A single and simple soul comes through a certain stillness of mind and purpose and a singularity of devotion. There can be little doubt that Solzhenitsyn’s simplicity was partly shaped by the suffering he endured. It was also shaped by the simple and straightforward nature of his Orthodox faith. It is only remarkable because it is rare, but not because it is difficult to achieve. Solzhenitsyn’s own advice was, “Do not lie.”
Lying pervades our lives. I often think we are so engaged with lying that we fail to notice. The lying begins within our own hearts. What we experience as “complexity,” particularly complexity within the soul, is often little more than a refusal to face the truth and endure its consequences. We prefer a life in which unpleasant consequences are minimized. Lying is ideal for such a life.
The gospel begins with a call to repentance. Repentance (metanoia), means a “change of mind.” It is not just changing the thoughts of the mind, but changing how the mind thinks. St. Paul speaks of the “renewing” of the mind (Romans 12:2). Christ’s calling of the disciples is a perfect example of this renewing. Christ seems to have made any double-minded following impossible. Men leave families, jobs, everything that has constituted their lives prior to Christ. He counsels them to “let the dead bury the dead.” These actions have always seemed extreme, but as years go by, I see that they have this aim of concentrating the soul.
Our entrance into Christ (and into the fullness of the Church) rarely asks such efforts on our part. At the time of my conversion to Orthodoxy, I was actually grateful that my circumstances were radically affected, even if most of the effects turned out to be products of my own anxious mind. There was nothing truly heroic, or that involved any noted suffering, but in an age of comfort, where we fear every inconvenience and the loss of any security, there was sufficient difficulty to begin the process of healing my conflicted soul.
In every life, that process can begin at any time. It starts with a resolute commitment to follow Christ, regardless of consequence. We are asked in Baptism, “Do you unite yourself to Christ?” This, it seems to me, is so much more than simply “making a decision for Christ,” or “accepting Him as Lord and Savior.” It is asking us to die. For the Christ to whom we unite ourselves is, first and foremost, the Crucified Lord. “I die daily,” St. Paul said. Nothing less than that heals the heart.

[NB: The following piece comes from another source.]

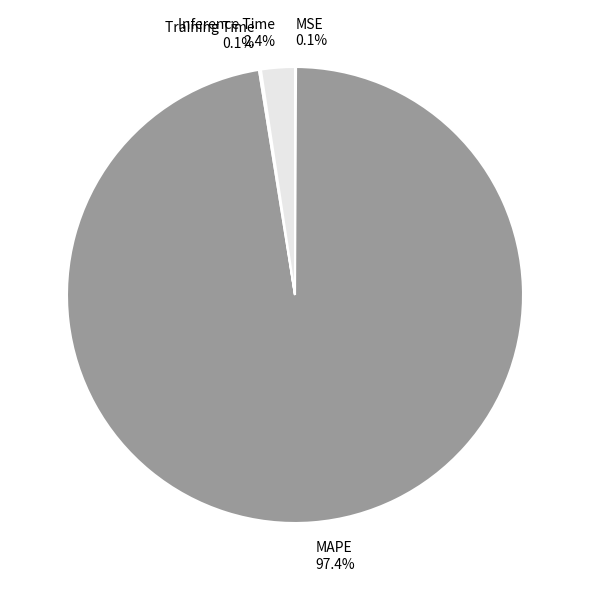

To the nearest percent, what is the difference between the Inference Time and MAPE slice percentages?

95%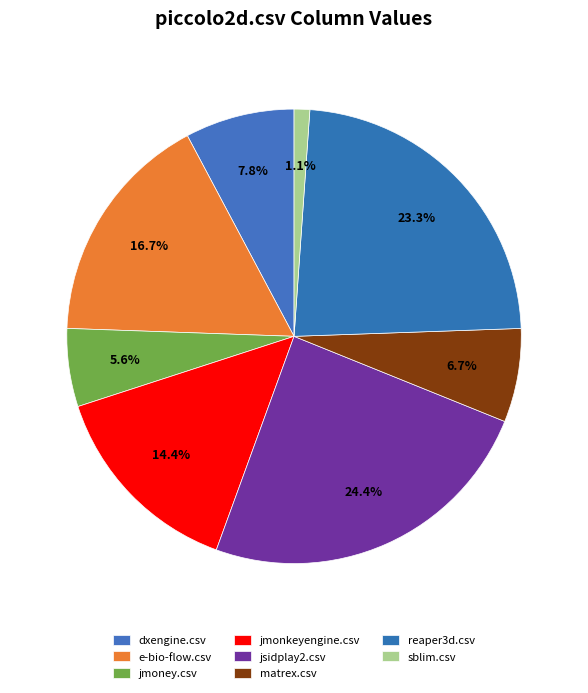

Is it true that e-bio-flow.csv is 17% of the pie?

True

For the first two years of my Orthodox life, I worked as a hospice chaplain. As I worked at “dying daily,” I was daily with the dying. The approach of death, in the life of a believer, properly concentrates the soul. It was a great benefit to me to bear witness to those witnesses of a single heart. Three years ago I was in hospital with a heart attack, watching the medical staff scurry about the business of saving my life. In the middle of it all, there was a great peace. There was only one anxiety – that of meeting Christ unprepared. I turned down the offer of a sedative as the procedure began. “I have work to do,” was my comment.

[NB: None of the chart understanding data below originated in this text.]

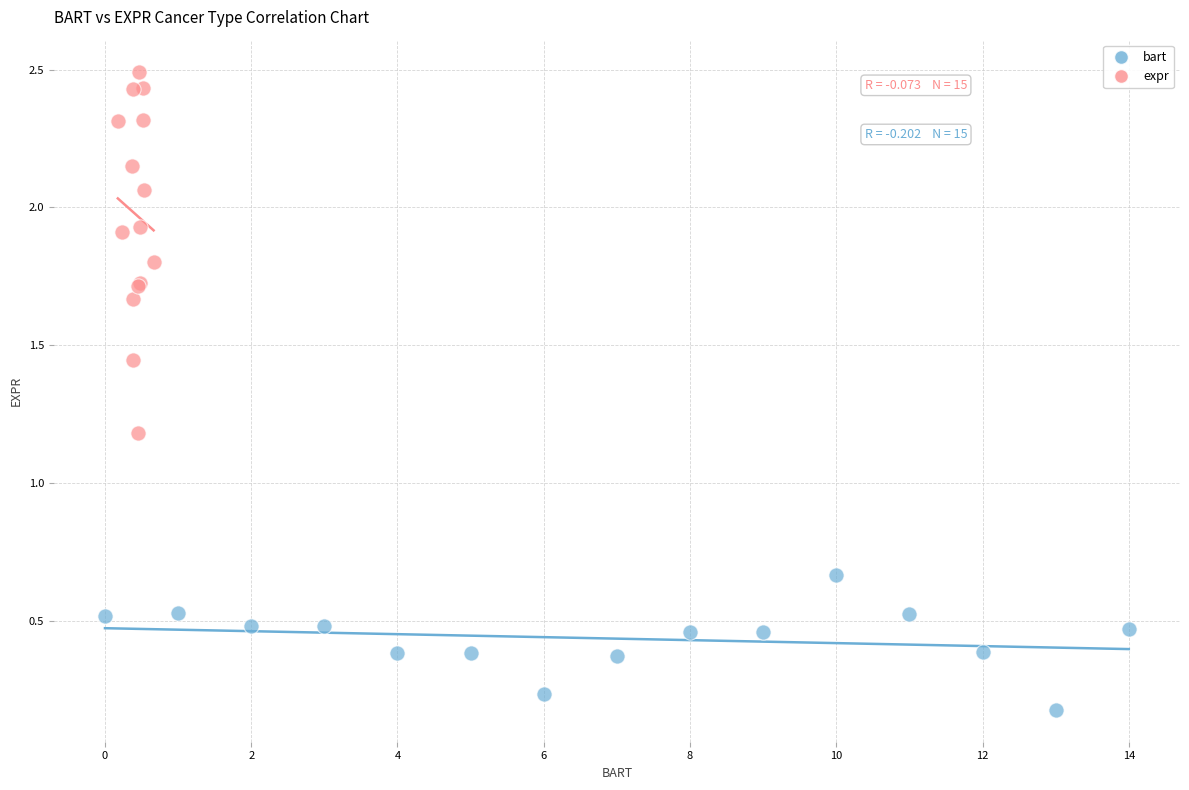

Which series contains the lowest Y value?

bart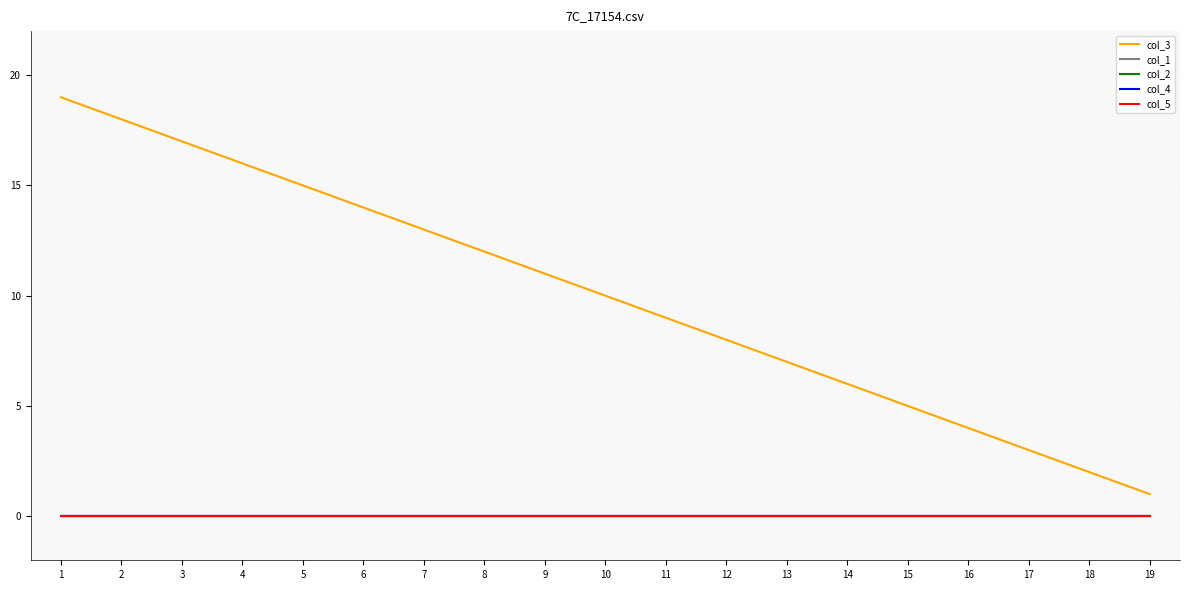

Does the chart display data point markers on the line(s)?

No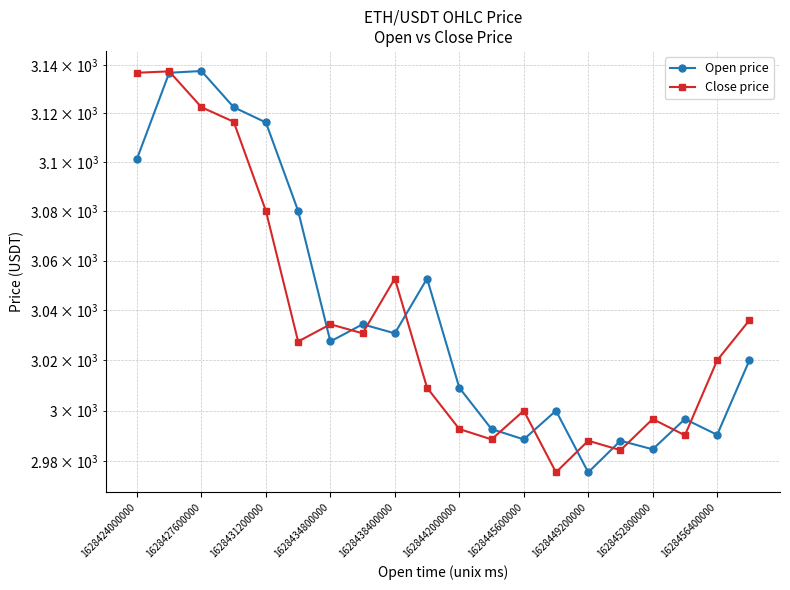

What is the greatest value displayed?

3137.4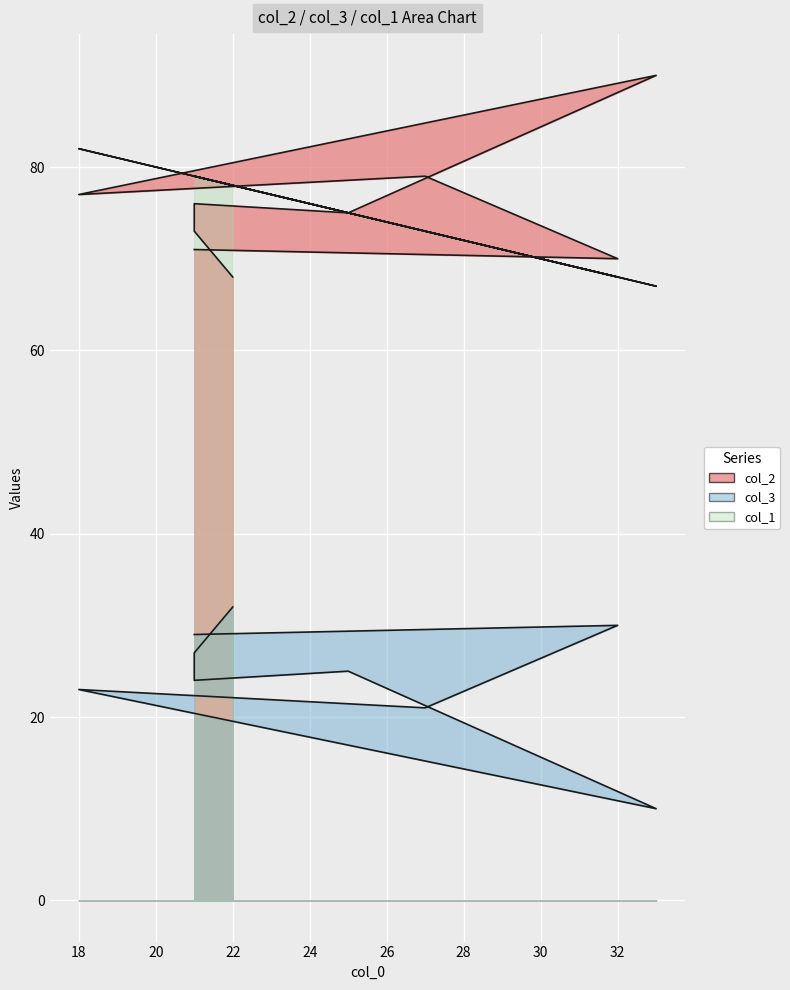

Rank the series at 21 from highest to lowest value.

col_1, col_2, col_3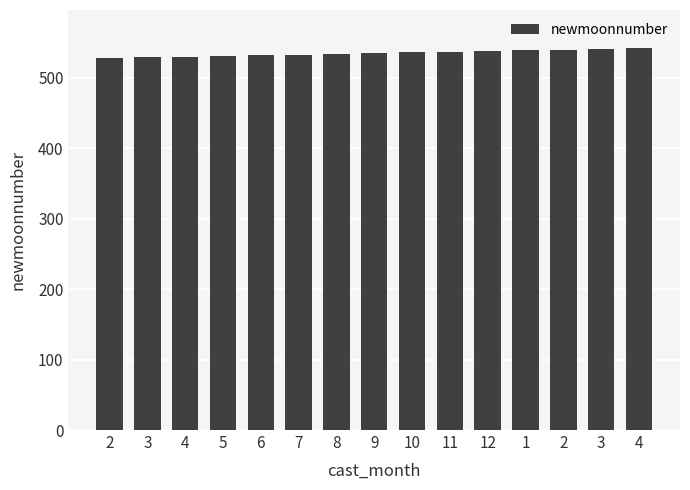

Which category has the highest value across all series?

4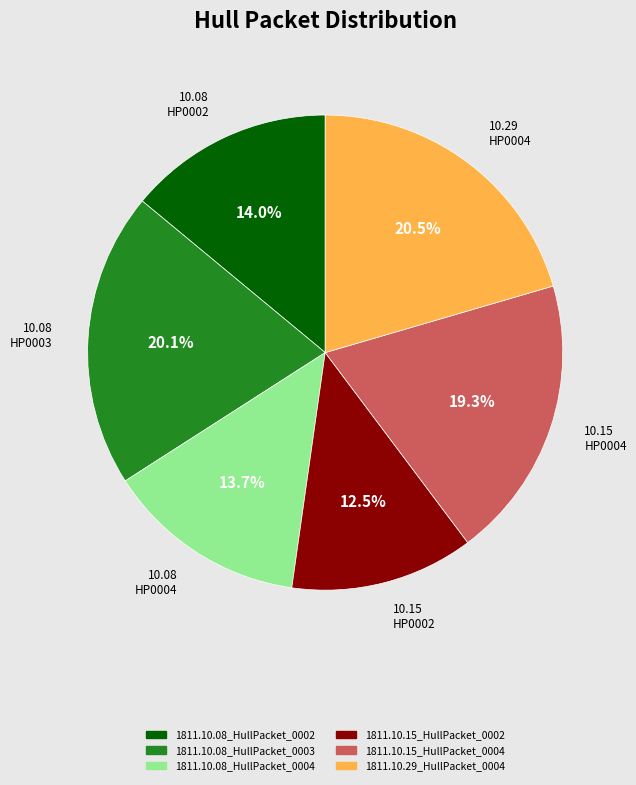

Is it true that 1811.10.08_HullPacket_0002 is 14% of the pie?

True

I have no judgment for any who wrestle with a divided soul. But I can say that it is not a state that we should tolerate for long – it is too devastating. There are truly great souls, singular points of grace that tell us of what is possible. Solzhenitsyn became a hero for me, even within my college years. I suspect the disease of my own soul intuitively saw in him the example of the way home. Yes or no. Do not live by lies.